Shorthaired cats fall into three main categories: the British Shorthair, the American Shorthair, and Foreign or Oriental Shorthair.

The British Shorthair is a sturdy cat with a strong, muscular body on short legs, and which sports a short, dense coat. It has a broad, rounded head, with a shirt, straight nose, and large, round eyes. European Shorthair breeds are identical.

American Shorthairs developed from ancestors of the British and European Shorthairs, which were taken to the US by the early settlers. It is a different strain of cat, larger and leaner than the British type, and with slightly longer legs, a more oblong head with a square muzzle, a medium-length nose, and large, round eyes.

Foreign or Oriental Shorthairs have a conformation quite different to the rounded, sturdy British and American Shorthairs. This type of cat has a wedge-shaped head with slanting eyes and large, pointed ears, a lithe, slim body with long legs, and a very fine, short coat. This category embraces the most well-known example, the Siamese, as well as the Korat and the Havana. In some countries, including the US, these cats are known simply as Oriental Shorthairs, or as Oriental in type, whereas in others, notably Britain, Australia, and New Zealand, particular color and coat patterns are designated as being either Foreign or Oriental.

Picture: British Blue Shorthair

British Blue Shorthair
Probably the most popular of the British Shorthairs, the Blue has the typical round face, sturdy build, and muscular body set on short legs. The fur is particularly plush, even for its type.

Picture: A red tabby Manx

A tail-less breed, the Manx has a body conformation similar to a British Shorthair, except that its hind legs are longer than its forelegs.

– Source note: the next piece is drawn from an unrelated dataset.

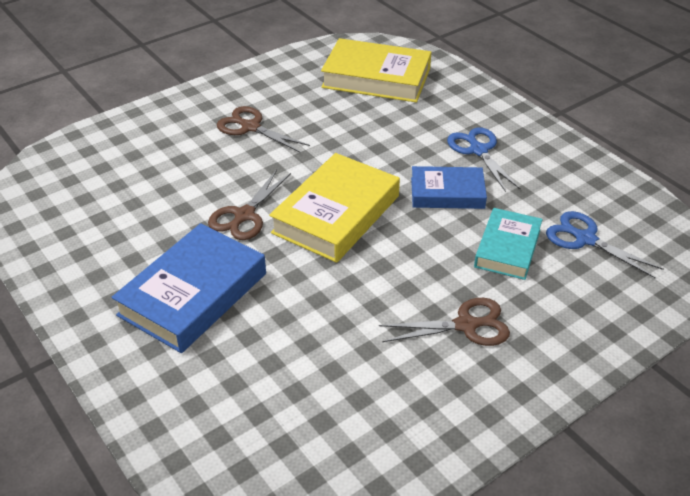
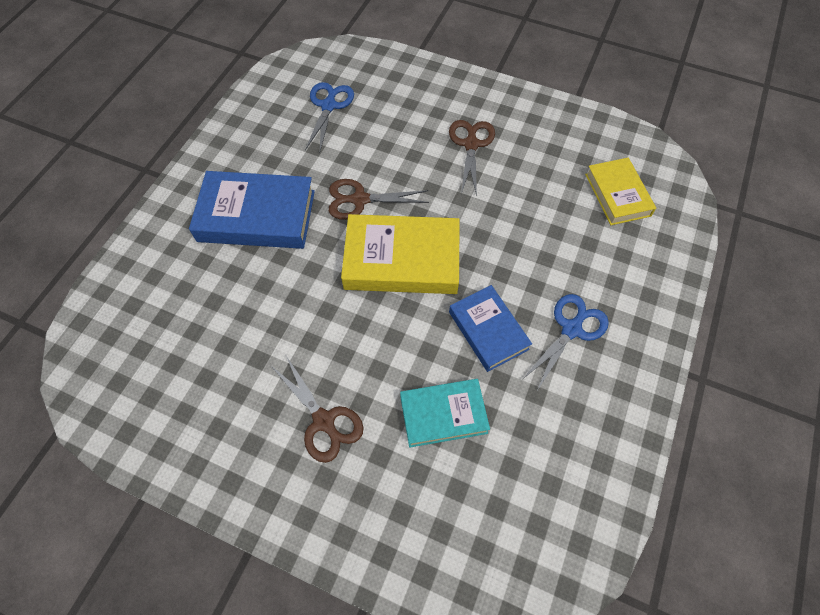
camera: 60 degrees right, 20 degrees up
(376, 78) = (617, 195): yellow book -> yellow book, size x0.63
(585, 239) = (502, 482): blue scissors -> blue scissors (329, 106)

Picture: Oriental Shorthair

Oriental Shorthair
The term “Oriental” does not necessarily indicate an exotic origin (although some of these cats do indeed come from Far East), instead it refers to a variety of breeds that have the same lithe, slim body, slanted eyes, large, pointed ears, and fine, short fur.

Picture: Abyssinian

More rugged and not as fine boned as a typical Foreign Shorthair, the Abyssinian still share some of the same features. Where it differs markedly is in the texture and patterning of the coat, which is very thick and distinctively ticked.

Picture: Exotic Shorthair

Exotic Shorthair
The Exotic is perhaps the best example of a cat that has crossed the Longhair/Shorthair divide: it has the cobby build and features of a Longhair, but the plush coat of an American Shorthair.